As the May 15 deadline to sign up for a new Medicare prescription drug plan approaches, calls for a delay are getting louder. The Bush administration is rejecting those calls without much explanation, perhaps because the issue is more complex than it appears.
As approved by Congress, the 2003 Medicare law stipulates that current beneficiaries have from Nov. 15, 2005, to May 15, 2006 to sign up for new prescription drug coverage. If they don't act, they'll have to wait until the next open enrollment period for coverage starting next January — plus pay a 1 percent per-month penalty for missing the deadline. That means at a minimum, their premiums will be 6 percent higher — not just next year, but for the rest of their lives.
Given the confusion surrounding the start of the benefit, a growing number of lawmakers are calling for a delay of that enrollment cutoff. "Now you all have heard from your senior citizens," said Sen. Bill Nelson (D-FL) on the Senate floor last week. "They are confused, they are bewildered and in some cases they are frightened about this deadline coming up," he said in pushing an amendment to next year's budget that would have extended the deadline. The amendment failed on a 49-49 tie, after pressure by Republican leaders to support the Bush administration.

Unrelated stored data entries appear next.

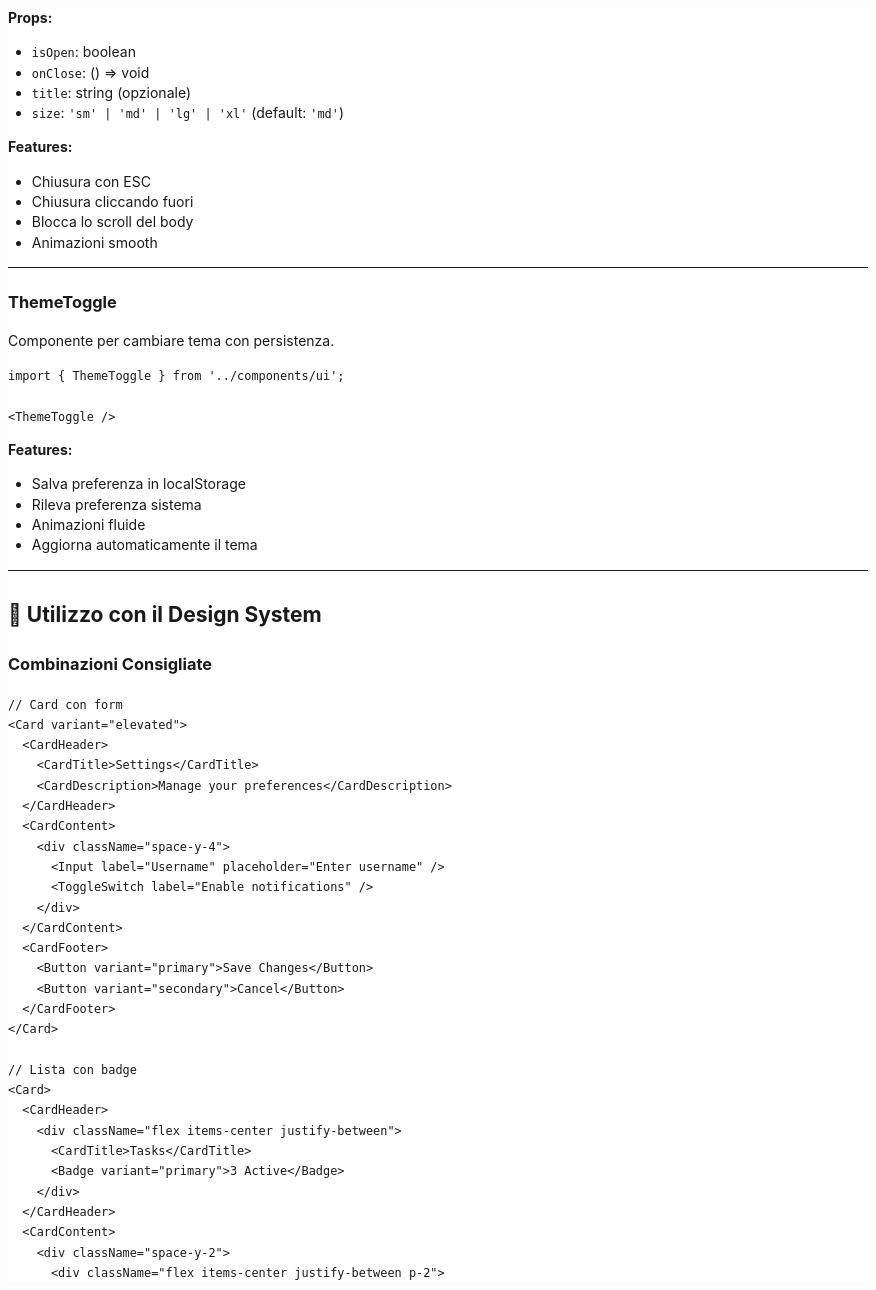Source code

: **Props:**
- `isOpen`: boolean
- `onClose`: () => void
- `title`: string (opzionale)
- `size`: `'sm' | 'md' | 'lg' | 'xl'` (default: `'md'`)

**Features:**
- Chiusura con ESC
- Chiusura cliccando fuori
- Blocca lo scroll del body
- Animazioni smooth

---

### ThemeToggle

Componente per cambiare tema con persistenza.

```tsx
import { ThemeToggle } from '../components/ui';

<ThemeToggle />
```

**Features:**
- Salva preferenza in localStorage
- Rileva preferenza sistema
- Animazioni fluide
- Aggiorna automaticamente il tema

---

## 🎨 Utilizzo con il Design System

### Combinazioni Consigliate

```tsx
// Card con form
<Card variant="elevated">
  <CardHeader>
    <CardTitle>Settings</CardTitle>
    <CardDescription>Manage your preferences</CardDescription>
  </CardHeader>
  <CardContent>
    <div className="space-y-4">
      <Input label="Username" placeholder="Enter username" />
      <ToggleSwitch label="Enable notifications" />
    </div>
  </CardContent>
  <CardFooter>
    <Button variant="primary">Save Changes</Button>
    <Button variant="secondary">Cancel</Button>
  </CardFooter>
</Card>

// Lista con badge
<Card>
  <CardHeader>
    <div className="flex items-center justify-between">
      <CardTitle>Tasks</CardTitle>
      <Badge variant="primary">3 Active</Badge>
    </div>
  </CardHeader>
  <CardContent>
    <div className="space-y-2">
      <div className="flex items-center justify-between p-2">
```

But now, the president himself is hearing the pleas. At a Medicare town hall meeting in Maryland last week, Wendy Meyeroff told the Mr. Bush she is trying — so far unsuccessfully — to help her 75-year-old mother, who lives alone in New Jersey. "I'm trying to walk her through it, but she doesn't know what to tell me," Meyeroff said. "I don't know how to help her. I've punched her stuff into Medicare.gov — I've got the basics, but it's still too much for her to afford. And I don't know where to tell her to go and get help. She wants to know if you guys will roll back the May 15th deadline."
"No," replied the President. "And the reason why is there's got to be a fixed time for people to sign up. We want people to realize there is — now is the time."

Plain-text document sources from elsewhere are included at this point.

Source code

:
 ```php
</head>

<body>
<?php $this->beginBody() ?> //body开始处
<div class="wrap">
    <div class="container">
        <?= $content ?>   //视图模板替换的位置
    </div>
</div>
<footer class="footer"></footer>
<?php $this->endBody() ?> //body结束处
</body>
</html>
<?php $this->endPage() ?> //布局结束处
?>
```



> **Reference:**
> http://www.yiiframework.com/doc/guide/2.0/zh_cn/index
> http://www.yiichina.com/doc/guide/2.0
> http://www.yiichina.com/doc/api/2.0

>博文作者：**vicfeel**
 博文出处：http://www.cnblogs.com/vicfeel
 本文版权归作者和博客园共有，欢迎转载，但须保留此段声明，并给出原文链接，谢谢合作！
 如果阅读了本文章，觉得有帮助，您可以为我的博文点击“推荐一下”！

What Mr. Bush did not say is that the main reason for the administration's opposition is that insurance companies would have a fit.

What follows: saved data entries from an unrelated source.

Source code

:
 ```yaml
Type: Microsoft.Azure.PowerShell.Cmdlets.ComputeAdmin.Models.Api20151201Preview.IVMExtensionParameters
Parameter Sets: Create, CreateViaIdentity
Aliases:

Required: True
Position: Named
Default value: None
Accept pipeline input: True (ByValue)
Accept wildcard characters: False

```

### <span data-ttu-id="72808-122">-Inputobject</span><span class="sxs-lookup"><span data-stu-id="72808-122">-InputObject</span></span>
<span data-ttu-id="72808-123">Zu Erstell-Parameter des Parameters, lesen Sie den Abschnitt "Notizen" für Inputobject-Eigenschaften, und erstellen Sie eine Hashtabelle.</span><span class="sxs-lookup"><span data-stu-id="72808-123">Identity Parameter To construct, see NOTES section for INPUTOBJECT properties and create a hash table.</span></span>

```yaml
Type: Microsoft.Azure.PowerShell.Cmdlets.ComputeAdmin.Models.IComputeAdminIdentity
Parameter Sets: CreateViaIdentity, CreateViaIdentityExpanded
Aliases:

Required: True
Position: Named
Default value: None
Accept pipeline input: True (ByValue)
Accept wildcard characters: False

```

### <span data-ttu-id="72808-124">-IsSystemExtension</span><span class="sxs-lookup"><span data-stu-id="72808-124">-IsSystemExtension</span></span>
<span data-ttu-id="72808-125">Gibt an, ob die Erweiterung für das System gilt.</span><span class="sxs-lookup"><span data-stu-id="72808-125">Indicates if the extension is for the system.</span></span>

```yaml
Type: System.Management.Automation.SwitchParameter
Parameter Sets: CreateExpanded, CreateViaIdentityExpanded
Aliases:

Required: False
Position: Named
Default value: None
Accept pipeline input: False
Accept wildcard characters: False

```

Of course those aren't the exact words Karen Ignagni uses. She heads the insurance industry trade group America's Health Insurance Plans. She said the private firms offering the drug benefit based their business models on an enrollment period ending May 15. "When we did bid a year ago, the idea was the open enrollment period would run approximately five months. Changing the open enrollment period, then, would change the conditions on which the bidding was based," she said.
And that could change who might sign up — and when. Based on experience in both the under-65 and senior health insurance markets, Ignagni said, "what we know is that in a given period of time, individuals who have very high health care costs may end up joining a plan early on. Individuals who have moderate health costs may end up being the next group that joins, and the people who have very low health care costs will be the third group."
In other words, the people who stand to benefit the most will be the first to enroll. And those who are healthiest — and so will benefit less — won't sign up until they are in effect coerced by a deadline and threat of a penalty. However, insurers need healthy people to join, in order to offset the risk from the sicker people — or else the plans won't be financially viable.
Keeping enrollment open would also mean that signup for this year's plans would overlap with the open enrollment period for next year, which starts in November. And next year's plans are likely to cover different drugs and have different premiums than those being offered now, multiplying the confusion.
One possible compromise, says Ignagni, would be to end enrollment on schedule but waive the financial penalty for next year.
Congress has less than eight weeks to decide.